Look through the records below and copy each line that includes the word "Abradep".

**Records:**
════════════════════
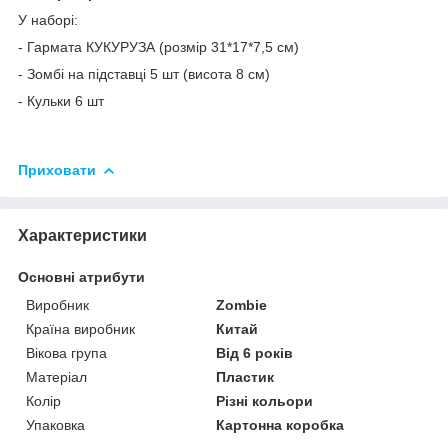
У наборі:
- Гармата КУКУРУЗА (розмір 31*17*7,5 см)
- Зомбі на підставці 5 шт (висота 8 см)
- Кульки 6 шт
Приховати
Характеристики
Основні атрибути
Виробник
Zombie
Країна виробник
Китай
Вікова група
Від 6 років
Матеріал
Пластик
Колір
Різні кольори
Упаковка
Картонна коробка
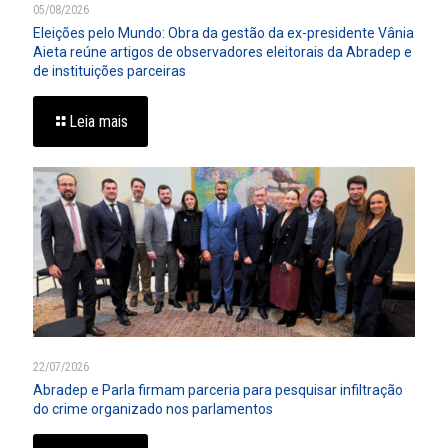
05/08/2026
Eleições pelo Mundo: Obra da gestão da ex-presidente Vânia
Aieta reúne artigos de observadores eleitorais da Abradep e
de instituições parceiras
Leia mais
22/07/2026
Abradep e Parla firmam parceria para pesquisar infiltração
do crime organizado nos parlamentos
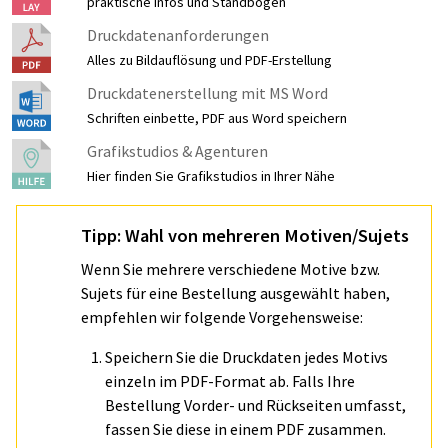
praktische Infos und Standbögen
Druckdatenanforderungen
Alles zu Bildauflösung und PDF-Erstellung
Druckdatenerstellung mit MS Word
Schriften einbette, PDF aus Word speichern
Grafikstudios & Agenturen
Hier finden Sie Grafikstudios in Ihrer Nähe
Tipp: Wahl von mehreren Motiven/Sujets
Wenn Sie mehrere verschiedene Motive bzw.
Sujets für eine Bestellung ausgewählt haben,
empfehlen wir folgende Vorgehensweise:
Speichern Sie die Druckdaten jedes Motivs
einzeln im PDF-Format ab. Falls Ihre
Bestellung Vorder- und Rückseiten umfasst,
fassen Sie diese in einem PDF zusammen.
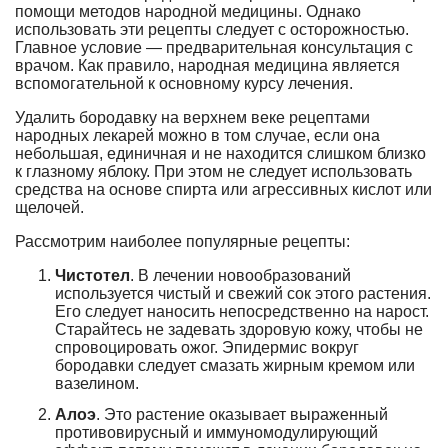
помощи методов народной медицины. Однако
использовать эти рецепты следует с осторожностью.
Главное условие — предварительная консультация с
врачом. Как правило, народная медицина является
вспомогательной к основному курсу лечения.
Удалить бородавку на верхнем веке рецептами
народных лекарей можно в том случае, если она
небольшая, единичная и не находится слишком близко
к глазному яблоку. При этом не следует использовать
средства на основе спирта или агрессивных кислот или
щелочей.
Рассмотрим наиболее популярные рецепты:
Чистотел
. В лечении новообразований
используется чистый и свежий сок этого растения.
Его следует наносить непосредственно на нарост.
Старайтесь не задевать здоровую кожу, чтобы не
спровоцировать ожог. Эпидермис вокруг
бородавки следует смазать жирным кремом или
вазелином.
Алоэ
. Это растение оказывает выраженный
противовирусный и иммуномодулирующий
════════════════════
**Written solution:**
Aieta reúne artigos de observadores eleitorais da Abradep e
Abradep e Parla firmam parceria para pesquisar infiltração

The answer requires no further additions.